Barack Obama voiced his displeasure at the way the 2016 presidential campaigns were being conducted, pointing out that they were being used to target women and minorities. In his speech on 15 March at a pre-St Patricks luncheon at the Capitol, the president took the opportunity to urge people not to "contribute to this vicious atmosphere in our politics".
"We have heard vulgar and divisive rhetoric aimed at women and minorities, and Americans that don't look like us or pray like us or vote like we do," Obama said at the event.
Urging both parties to refrain from making derogatory comments, he said, "Too often, we've accepted this as somehow the new normal. And it's worth asking ourselves what each of us may have done to contribute to this vicious atmosphere in our politics.
"This is about the American brand. Why would we want to tarnish that?"
The POTUS did not directly target Trump, but his comments on violence at rallies made direct reference to fights that broke out at the GOP candidate's rallies in Chicago, North Carolina and Ohio. "And while some may be more to blame than others for the current climate, all of us are responsible for reversing it, for it is a cycle that is not an accurate reflection of America. And it has to stop," he opined.
And while he has previously showed his disapproval of Trump's opinions, Obama also hit out at anti-Trump supporters who opt for violent methods of their own, like the time they caused the cancellation of his rally in Chicago.
"We live in a country where free speech is one of the most important rights that we hold.
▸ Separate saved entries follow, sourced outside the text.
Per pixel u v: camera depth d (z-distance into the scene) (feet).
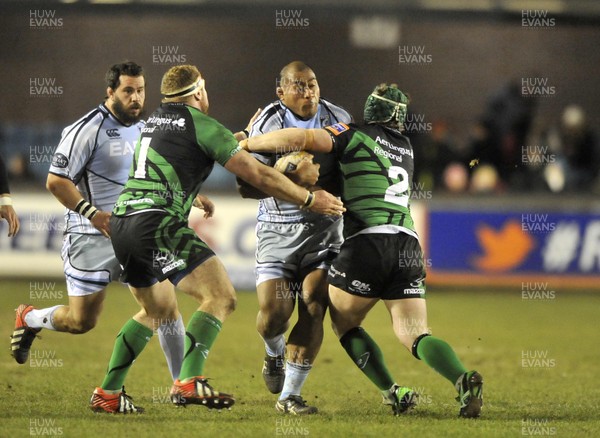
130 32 238.89
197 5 174.70
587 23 181.16
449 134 210.18
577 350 111.65
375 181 70.44
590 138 194.80
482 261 166.50
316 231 75.92
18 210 162.09
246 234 162.91
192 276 66.33
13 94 236.22
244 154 67.36
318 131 70.59
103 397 70.38
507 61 242.37
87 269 78.64
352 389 85.40
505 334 122.83
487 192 169.48
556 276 166.61
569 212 166.71
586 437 64.95
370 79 241.14
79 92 238.48
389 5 178.91
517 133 189.37
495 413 73.72
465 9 179.63
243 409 74.38
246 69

In response to those events we've seen actual violence, and we've heard silence from too many of our leaders," Obama said, adding that he is vehemently against "any effort to spread fear or encourage violence or shut people down while they are trying to speak."
Addressing the audience of lawmakers, dignitaries and the event's host House Speaker Paul Ryan, the president said, "In America there aren't laws that say we have to be nice to each other ... But there are norms, there are customs, there are values that our parents taught us and that we try to teach to our children."
Talking about the importance of having a clean election campaign for the sake of teaching younger generations, he said, "We should not have to explain to them this darker side of politics. We should not be afraid to take them to a political rally or let them watch political debates.
"We should be teaching them that this democracy is a vibrant and precious thing, and it's going to be theirs someday and we want them to elevate it."